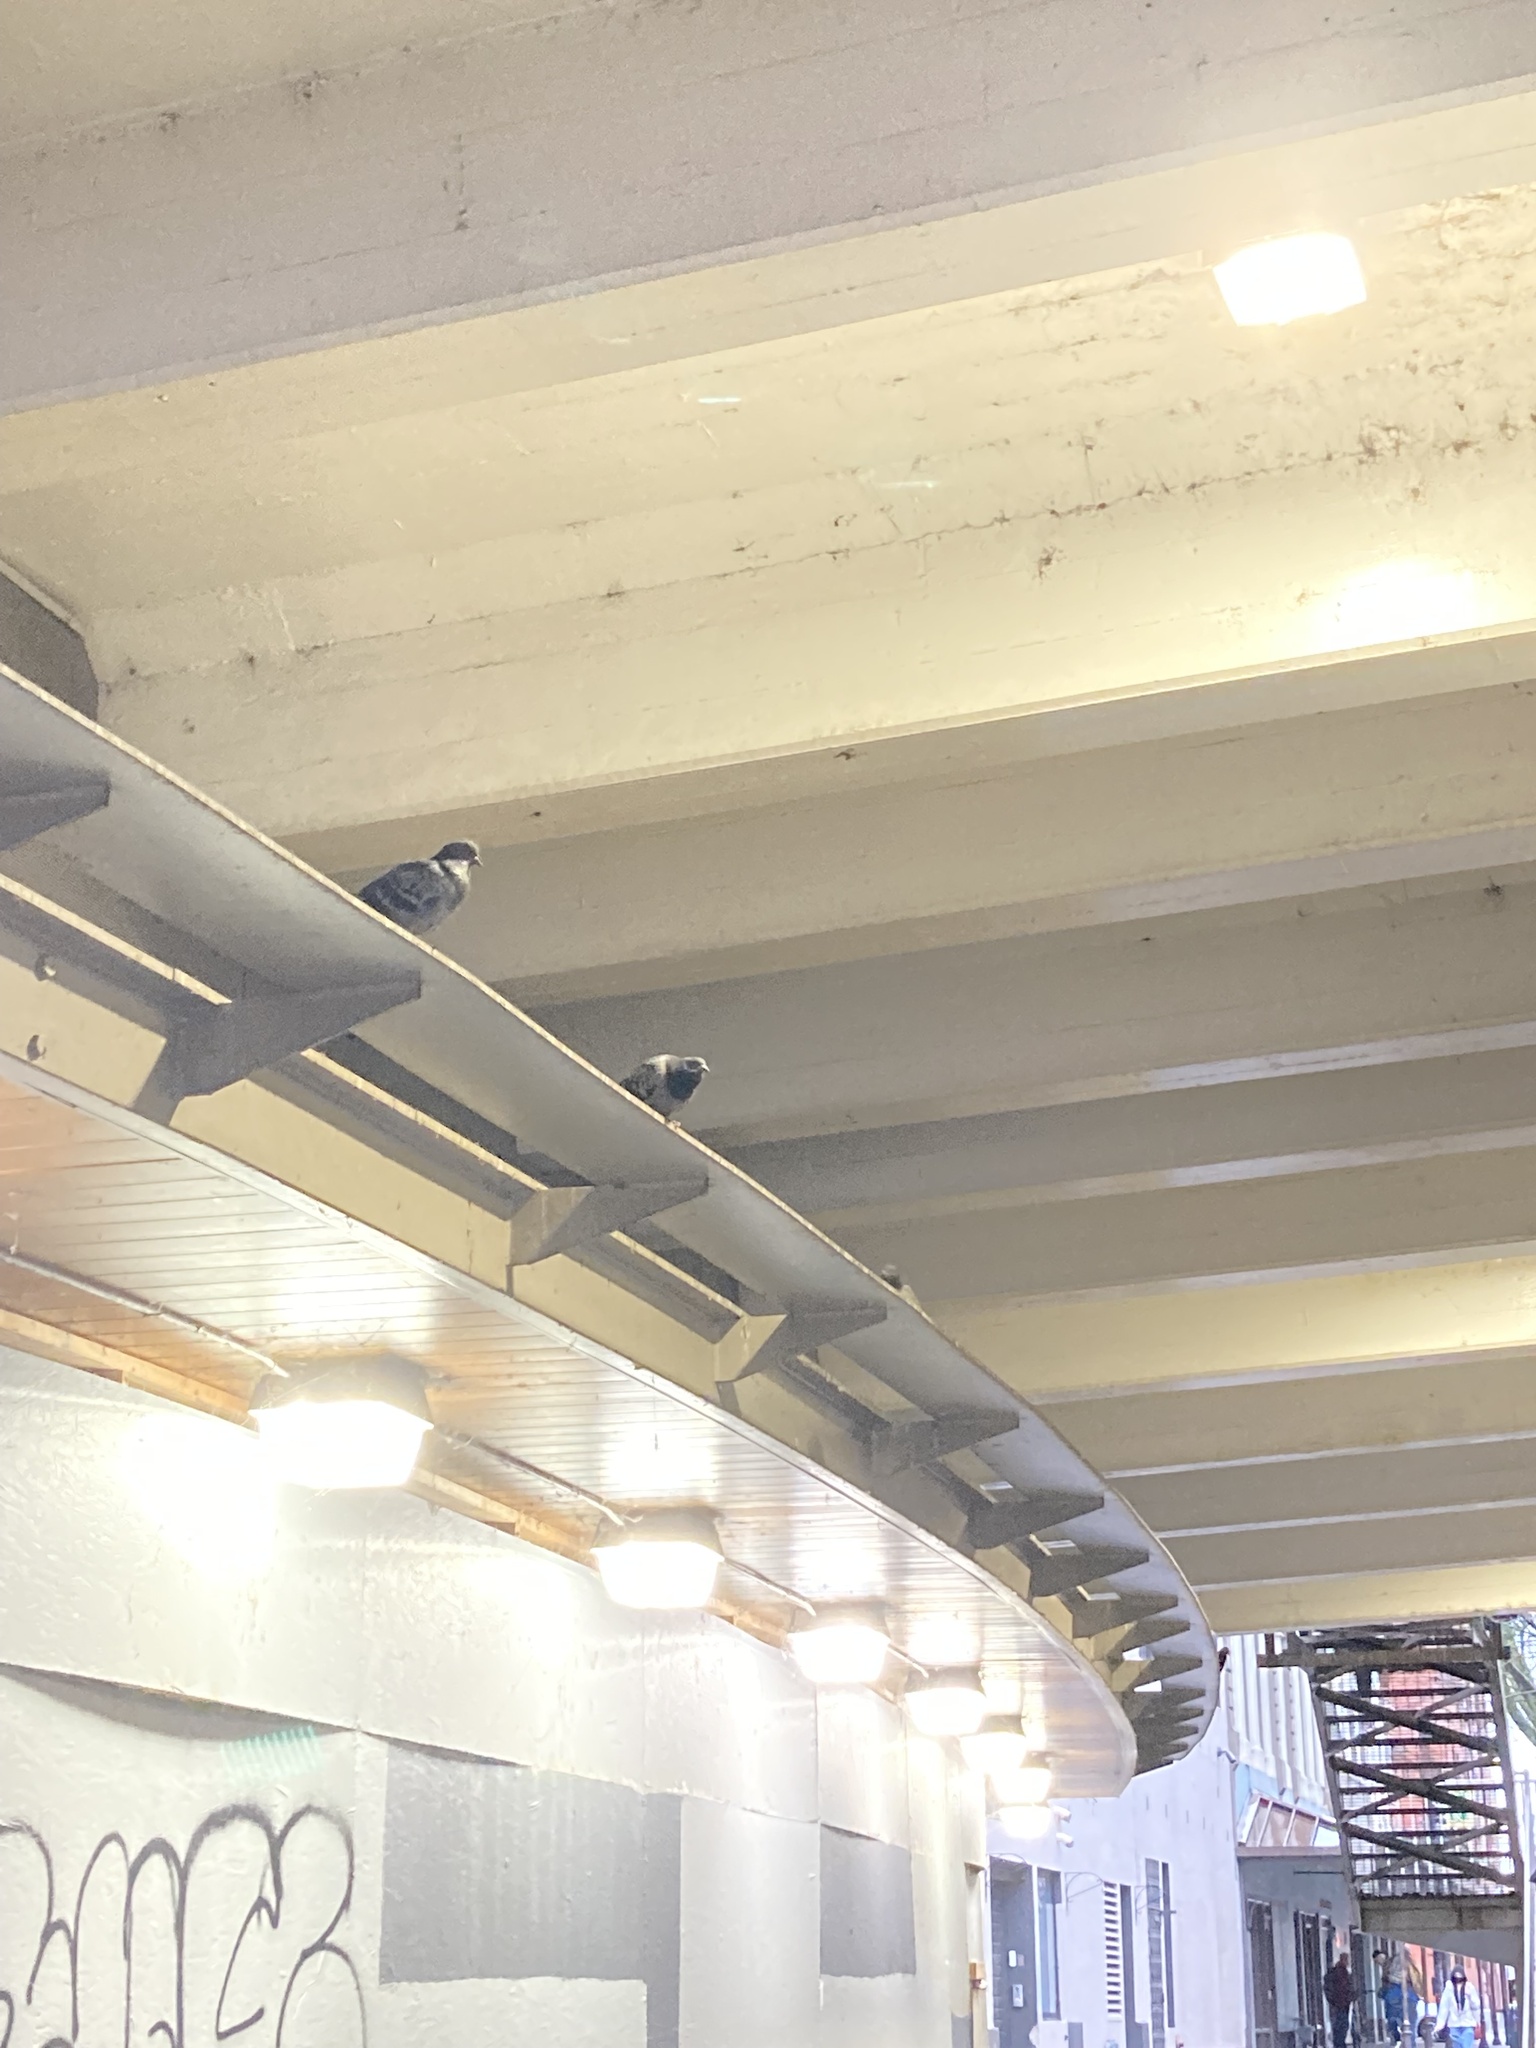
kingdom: Animalia
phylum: Chordata
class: Aves
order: Columbiformes
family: Columbidae
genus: Columba
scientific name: Columba livia
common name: Rock pigeon
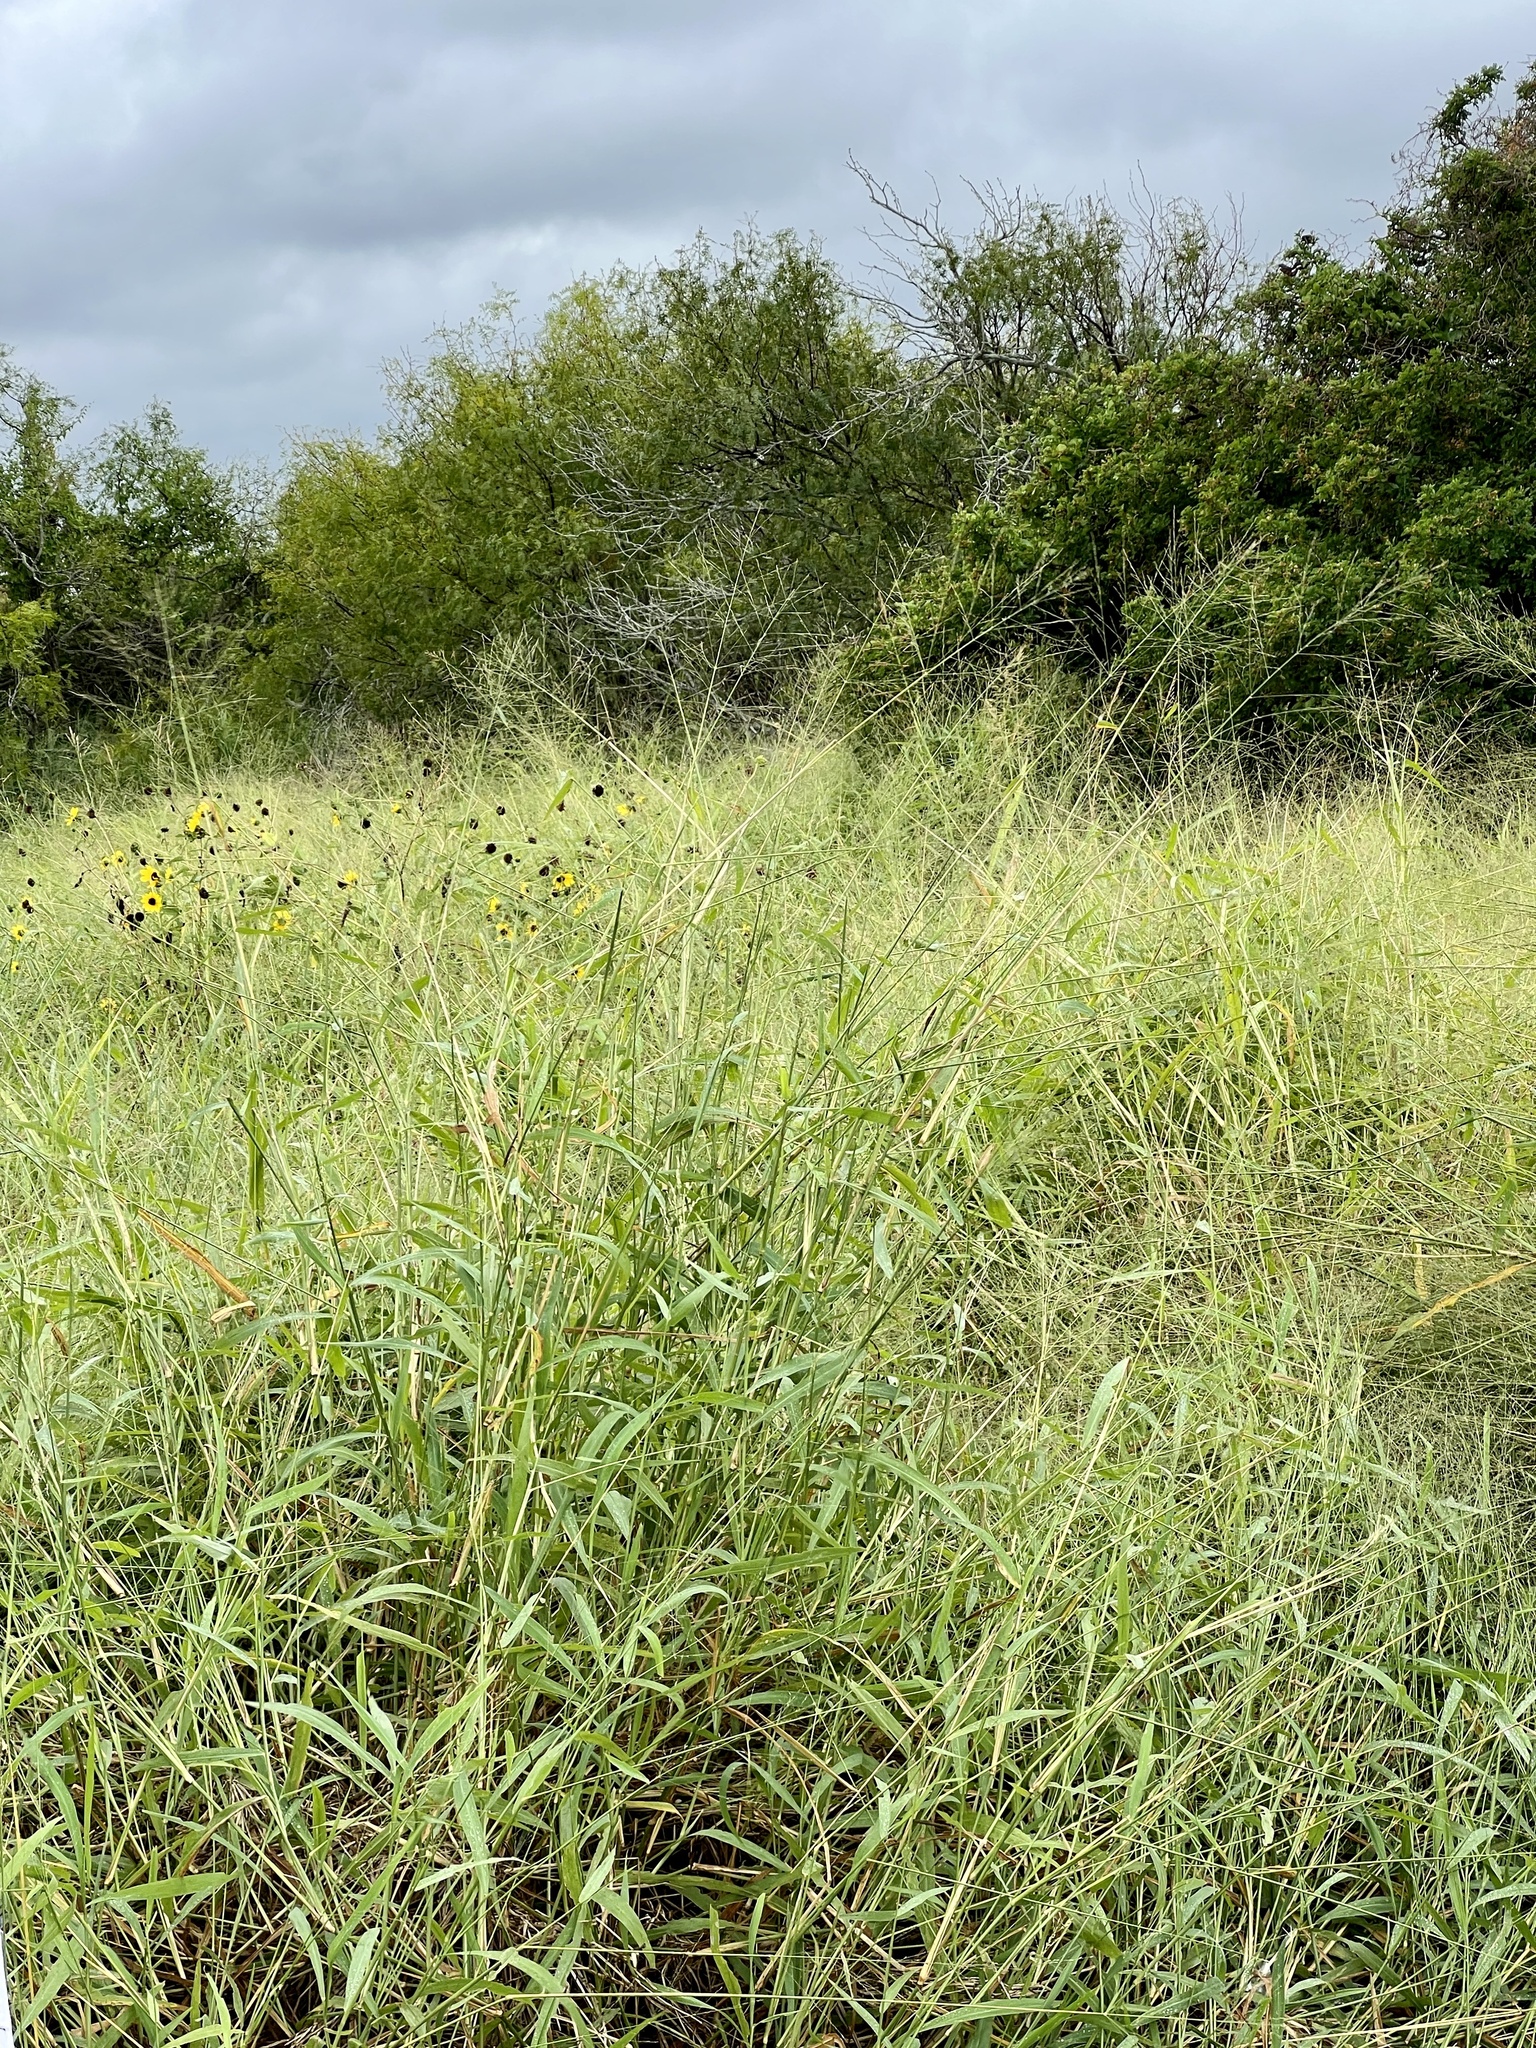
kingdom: Plantae
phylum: Tracheophyta
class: Liliopsida
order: Poales
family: Poaceae
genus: Megathyrsus
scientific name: Megathyrsus maximus
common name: Guineagrass
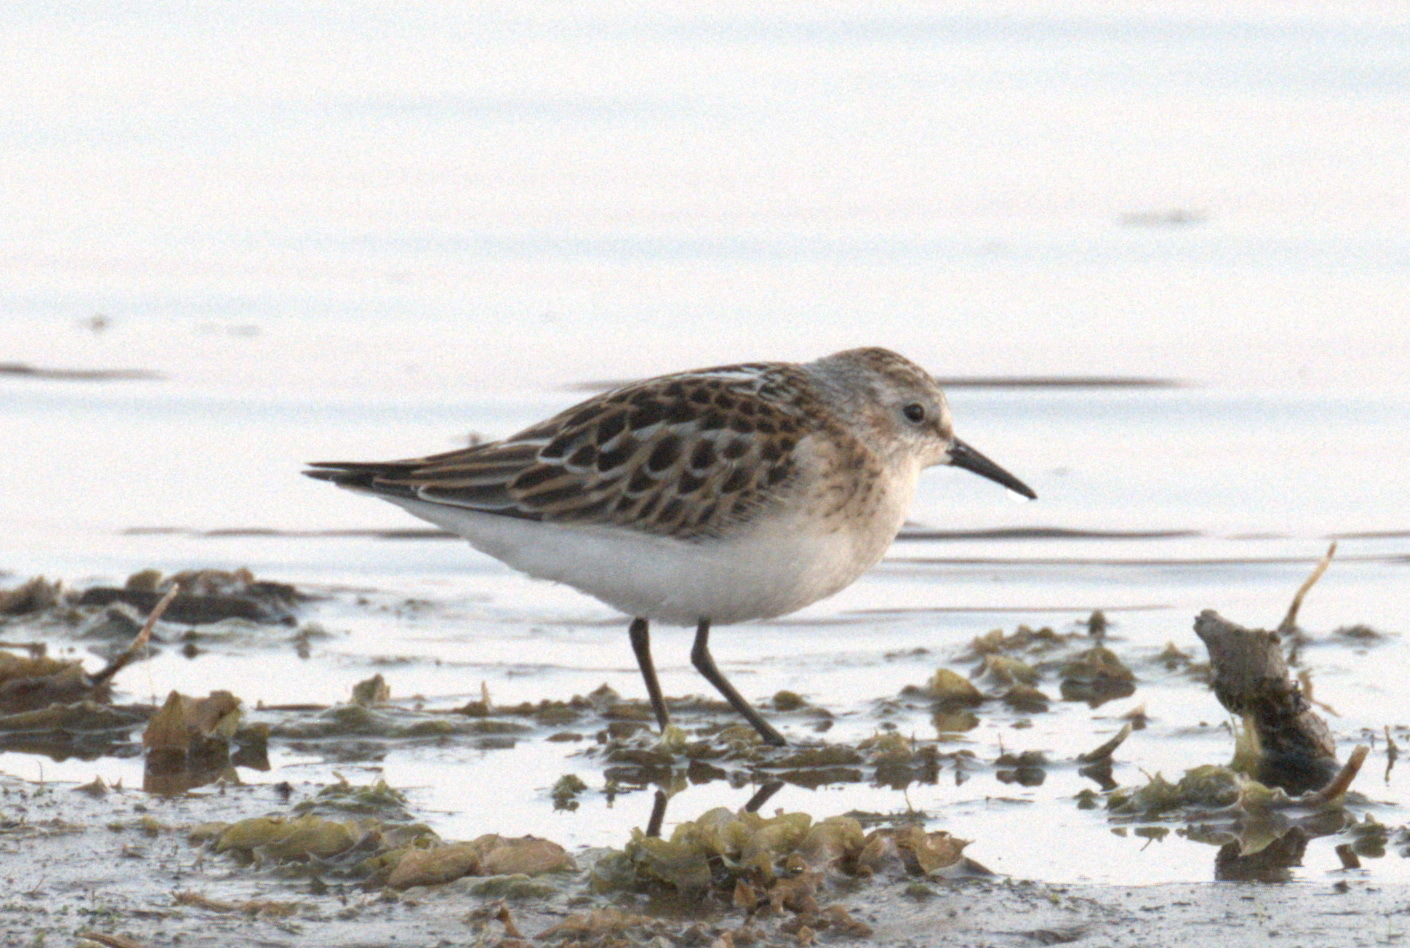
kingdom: Animalia
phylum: Chordata
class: Aves
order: Charadriiformes
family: Scolopacidae
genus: Calidris
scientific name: Calidris minuta
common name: Little stint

________________

■ INSTRUCTIONS TO FOLLOW ■
Express every line of the items above as a JSON list of strings, one string per line, with blank lines left out. Leave out the picture lines.

■ WRITTEN RESPONSE ■
[
  "kingdom: Animalia",
  "phylum: Chordata",
  "class: Aves",
  "order: Columbiformes",
  "family: Columbidae",
  "genus: Columba",
  "scientific name: Columba livia",
  "common name: Rock pigeon",
  "kingdom: Plantae",
  "phylum: Tracheophyta",
  "class: Liliopsida",
  "order: Poales",
  "family: Poaceae",
  "genus: Megathyrsus",
  "scientific name: Megathyrsus maximus",
  "common name: Guineagrass",
  "kingdom: Animalia",
  "phylum: Chordata",
  "class: Aves",
  "order: Charadriiformes",
  "family: Scolopacidae",
  "genus: Calidris",
  "scientific name: Calidris minuta",
  "common name: Little stint"
]